Right around that time, the pot neighbors' car stopped running, and then eventually got repossessed. They needed a ride a couple of times, and paid me gas plus a bit extra for taking them where they needed to go. I never took them to sell or buy drugs, but I did take them to pick up cash from their "distributors" on occasion.
Somehow, without me realizing it, I became the chauffeur (read: get-away driver) for my neighbors, as they stole DVD box sets and CDs from various stores and then sold them to record and tape traders. I was paid well for driving them around. They could "make" $500-700 on a good day, and I would get about 40% of that. I had no qualms about accepting dirty money. It paid my rent, car payment, and put food on the table.
I was always amazed they were able to get in a store (Barnes and Nobles, Borders, FYE, etc.) and take that much stuff, and not be caught AT ALL. I thought for sure the alarms would go off. I finally learned their secret: they heavily-foiled the inside of shopping bags (those paper shopping bags like Bloomingdales' has), because apparently the foil blocks the beepy-majigger thing from going off.

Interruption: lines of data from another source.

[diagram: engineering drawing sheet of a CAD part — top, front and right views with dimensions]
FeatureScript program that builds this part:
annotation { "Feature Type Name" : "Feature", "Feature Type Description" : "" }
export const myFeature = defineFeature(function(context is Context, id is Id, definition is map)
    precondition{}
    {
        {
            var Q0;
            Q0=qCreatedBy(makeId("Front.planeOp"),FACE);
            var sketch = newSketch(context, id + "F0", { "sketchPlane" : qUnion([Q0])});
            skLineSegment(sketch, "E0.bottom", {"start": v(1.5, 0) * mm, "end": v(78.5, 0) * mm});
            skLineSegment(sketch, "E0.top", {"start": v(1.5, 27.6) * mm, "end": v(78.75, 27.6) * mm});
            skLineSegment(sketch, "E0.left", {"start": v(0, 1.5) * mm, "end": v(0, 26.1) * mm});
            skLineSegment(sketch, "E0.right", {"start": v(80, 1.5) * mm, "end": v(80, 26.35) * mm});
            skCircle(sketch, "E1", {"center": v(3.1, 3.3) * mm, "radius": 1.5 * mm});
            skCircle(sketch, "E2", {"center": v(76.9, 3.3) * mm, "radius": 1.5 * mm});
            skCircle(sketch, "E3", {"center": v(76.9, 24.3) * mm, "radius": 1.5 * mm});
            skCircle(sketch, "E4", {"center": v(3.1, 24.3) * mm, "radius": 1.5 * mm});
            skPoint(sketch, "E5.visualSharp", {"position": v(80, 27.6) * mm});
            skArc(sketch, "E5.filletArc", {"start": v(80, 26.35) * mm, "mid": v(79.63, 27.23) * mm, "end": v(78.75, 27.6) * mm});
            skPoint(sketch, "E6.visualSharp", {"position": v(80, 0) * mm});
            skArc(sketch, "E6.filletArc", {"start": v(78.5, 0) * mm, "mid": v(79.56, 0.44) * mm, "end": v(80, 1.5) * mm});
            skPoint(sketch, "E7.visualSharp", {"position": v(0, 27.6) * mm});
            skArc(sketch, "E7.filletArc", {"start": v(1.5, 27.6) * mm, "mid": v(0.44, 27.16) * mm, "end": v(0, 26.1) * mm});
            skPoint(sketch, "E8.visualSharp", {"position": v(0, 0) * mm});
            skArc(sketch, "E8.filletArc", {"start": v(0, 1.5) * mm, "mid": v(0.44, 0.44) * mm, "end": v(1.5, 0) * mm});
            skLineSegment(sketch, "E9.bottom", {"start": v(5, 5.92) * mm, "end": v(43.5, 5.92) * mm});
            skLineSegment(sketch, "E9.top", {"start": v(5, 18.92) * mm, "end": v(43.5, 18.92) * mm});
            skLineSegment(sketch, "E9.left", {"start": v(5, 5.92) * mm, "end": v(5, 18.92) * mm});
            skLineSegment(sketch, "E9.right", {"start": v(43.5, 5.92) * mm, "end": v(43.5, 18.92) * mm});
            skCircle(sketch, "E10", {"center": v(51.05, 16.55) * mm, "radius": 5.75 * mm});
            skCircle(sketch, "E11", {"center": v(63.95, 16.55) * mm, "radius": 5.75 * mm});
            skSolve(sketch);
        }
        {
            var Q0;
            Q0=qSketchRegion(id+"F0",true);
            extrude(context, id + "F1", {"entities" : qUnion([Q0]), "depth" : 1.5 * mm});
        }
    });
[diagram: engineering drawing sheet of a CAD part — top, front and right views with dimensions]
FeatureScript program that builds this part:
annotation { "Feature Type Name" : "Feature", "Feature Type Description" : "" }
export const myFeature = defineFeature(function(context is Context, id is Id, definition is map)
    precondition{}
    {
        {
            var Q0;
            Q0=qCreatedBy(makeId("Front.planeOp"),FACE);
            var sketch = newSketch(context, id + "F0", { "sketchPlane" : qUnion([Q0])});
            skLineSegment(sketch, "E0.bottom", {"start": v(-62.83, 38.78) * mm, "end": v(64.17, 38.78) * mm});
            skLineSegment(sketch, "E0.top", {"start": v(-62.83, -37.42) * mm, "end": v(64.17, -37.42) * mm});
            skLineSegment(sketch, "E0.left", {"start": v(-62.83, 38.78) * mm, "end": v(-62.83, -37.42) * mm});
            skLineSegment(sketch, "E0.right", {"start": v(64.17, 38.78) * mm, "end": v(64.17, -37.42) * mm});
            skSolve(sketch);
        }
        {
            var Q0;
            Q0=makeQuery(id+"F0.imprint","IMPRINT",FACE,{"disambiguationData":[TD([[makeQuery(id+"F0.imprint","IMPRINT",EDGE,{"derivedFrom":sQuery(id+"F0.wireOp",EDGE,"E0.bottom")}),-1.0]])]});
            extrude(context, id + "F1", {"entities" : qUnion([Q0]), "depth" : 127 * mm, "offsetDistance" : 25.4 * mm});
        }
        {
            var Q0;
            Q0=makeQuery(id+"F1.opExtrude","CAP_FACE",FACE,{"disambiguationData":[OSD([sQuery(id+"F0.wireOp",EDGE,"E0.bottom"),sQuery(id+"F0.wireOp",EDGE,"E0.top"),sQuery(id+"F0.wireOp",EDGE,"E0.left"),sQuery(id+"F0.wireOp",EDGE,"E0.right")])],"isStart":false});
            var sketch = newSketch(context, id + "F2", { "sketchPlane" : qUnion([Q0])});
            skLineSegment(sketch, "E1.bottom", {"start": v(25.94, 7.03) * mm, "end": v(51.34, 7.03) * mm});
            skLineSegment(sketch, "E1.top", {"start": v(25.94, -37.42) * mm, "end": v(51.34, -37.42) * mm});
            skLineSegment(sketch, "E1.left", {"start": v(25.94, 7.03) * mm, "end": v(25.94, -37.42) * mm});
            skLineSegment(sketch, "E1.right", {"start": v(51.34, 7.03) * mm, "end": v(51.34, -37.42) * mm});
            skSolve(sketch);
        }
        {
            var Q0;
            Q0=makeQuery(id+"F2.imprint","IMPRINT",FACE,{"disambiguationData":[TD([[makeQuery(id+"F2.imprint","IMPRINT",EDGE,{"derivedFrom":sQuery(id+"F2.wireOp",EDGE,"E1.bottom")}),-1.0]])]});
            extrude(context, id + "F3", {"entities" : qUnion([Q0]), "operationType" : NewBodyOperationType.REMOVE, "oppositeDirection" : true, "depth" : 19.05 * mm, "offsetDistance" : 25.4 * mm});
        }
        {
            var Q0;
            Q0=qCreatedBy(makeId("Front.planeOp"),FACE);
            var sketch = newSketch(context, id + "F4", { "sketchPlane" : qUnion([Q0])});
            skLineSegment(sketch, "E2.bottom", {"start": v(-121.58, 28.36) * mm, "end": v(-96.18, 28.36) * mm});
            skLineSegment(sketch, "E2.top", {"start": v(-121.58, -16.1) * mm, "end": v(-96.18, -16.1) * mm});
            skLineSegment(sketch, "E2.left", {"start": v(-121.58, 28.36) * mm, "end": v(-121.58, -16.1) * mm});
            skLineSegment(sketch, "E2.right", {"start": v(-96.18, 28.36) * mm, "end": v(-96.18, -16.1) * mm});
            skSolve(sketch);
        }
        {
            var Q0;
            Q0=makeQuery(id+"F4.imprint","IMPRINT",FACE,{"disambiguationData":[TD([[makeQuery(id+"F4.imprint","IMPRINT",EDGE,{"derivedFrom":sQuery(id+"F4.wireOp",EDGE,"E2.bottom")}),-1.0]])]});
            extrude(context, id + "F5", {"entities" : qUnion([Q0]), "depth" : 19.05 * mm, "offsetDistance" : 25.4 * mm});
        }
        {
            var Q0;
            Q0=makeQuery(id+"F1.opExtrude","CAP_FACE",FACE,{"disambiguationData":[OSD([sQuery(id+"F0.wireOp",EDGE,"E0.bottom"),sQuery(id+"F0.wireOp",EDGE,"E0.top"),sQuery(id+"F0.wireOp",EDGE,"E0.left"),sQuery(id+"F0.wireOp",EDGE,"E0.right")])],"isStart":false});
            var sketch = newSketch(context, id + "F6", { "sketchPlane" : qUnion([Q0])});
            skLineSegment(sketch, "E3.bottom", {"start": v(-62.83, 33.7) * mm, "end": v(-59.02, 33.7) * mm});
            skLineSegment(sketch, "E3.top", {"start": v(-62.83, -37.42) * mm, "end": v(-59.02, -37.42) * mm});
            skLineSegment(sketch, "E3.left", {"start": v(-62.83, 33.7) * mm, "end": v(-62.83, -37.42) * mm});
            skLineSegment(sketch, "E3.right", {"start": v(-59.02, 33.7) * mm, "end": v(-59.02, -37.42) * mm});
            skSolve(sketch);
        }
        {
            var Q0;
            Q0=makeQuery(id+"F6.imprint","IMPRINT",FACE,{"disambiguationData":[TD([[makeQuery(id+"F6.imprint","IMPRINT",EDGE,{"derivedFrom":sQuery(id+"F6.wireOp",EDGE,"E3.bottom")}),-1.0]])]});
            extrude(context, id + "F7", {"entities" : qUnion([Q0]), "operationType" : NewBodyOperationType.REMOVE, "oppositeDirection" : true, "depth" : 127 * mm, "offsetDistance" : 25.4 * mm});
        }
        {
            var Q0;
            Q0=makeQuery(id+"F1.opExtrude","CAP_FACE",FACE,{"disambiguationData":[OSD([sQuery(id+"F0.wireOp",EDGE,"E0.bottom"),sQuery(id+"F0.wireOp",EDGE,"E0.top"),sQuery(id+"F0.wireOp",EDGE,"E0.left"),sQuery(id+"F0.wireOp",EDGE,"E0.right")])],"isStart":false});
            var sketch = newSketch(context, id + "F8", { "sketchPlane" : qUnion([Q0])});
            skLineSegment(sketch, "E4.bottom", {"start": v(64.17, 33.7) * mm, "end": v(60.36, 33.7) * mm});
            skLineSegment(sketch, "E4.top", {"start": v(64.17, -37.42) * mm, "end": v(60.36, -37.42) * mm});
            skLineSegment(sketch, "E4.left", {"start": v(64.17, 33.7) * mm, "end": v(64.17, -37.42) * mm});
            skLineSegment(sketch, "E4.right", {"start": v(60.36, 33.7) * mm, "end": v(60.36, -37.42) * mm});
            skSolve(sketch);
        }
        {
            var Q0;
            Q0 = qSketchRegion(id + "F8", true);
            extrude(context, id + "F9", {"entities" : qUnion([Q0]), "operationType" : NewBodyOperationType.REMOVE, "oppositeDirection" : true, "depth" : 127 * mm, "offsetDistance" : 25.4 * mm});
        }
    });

Unfortunately for them, they weren't too savvy with all that money, and ended up stiffing our landlord out of four months of rent. When the sheriff came to kick them out, I made sure they never made it in the backyard to see the cannabis garden (so that I wouldn't be liable for their bad deeds). Mr. and Mrs. Pothead pleaded with me to watch the garden, and that they would be back within a day or two to get their precious plants.
After two days, they never showed and I asked some of my scuzzier neighbors if they wanted their very own marijuana plant, for $50 a pop. I made almost as much selling those plants as I did driving the get-away car.
And that, my friends, is the time I was a get-away girl.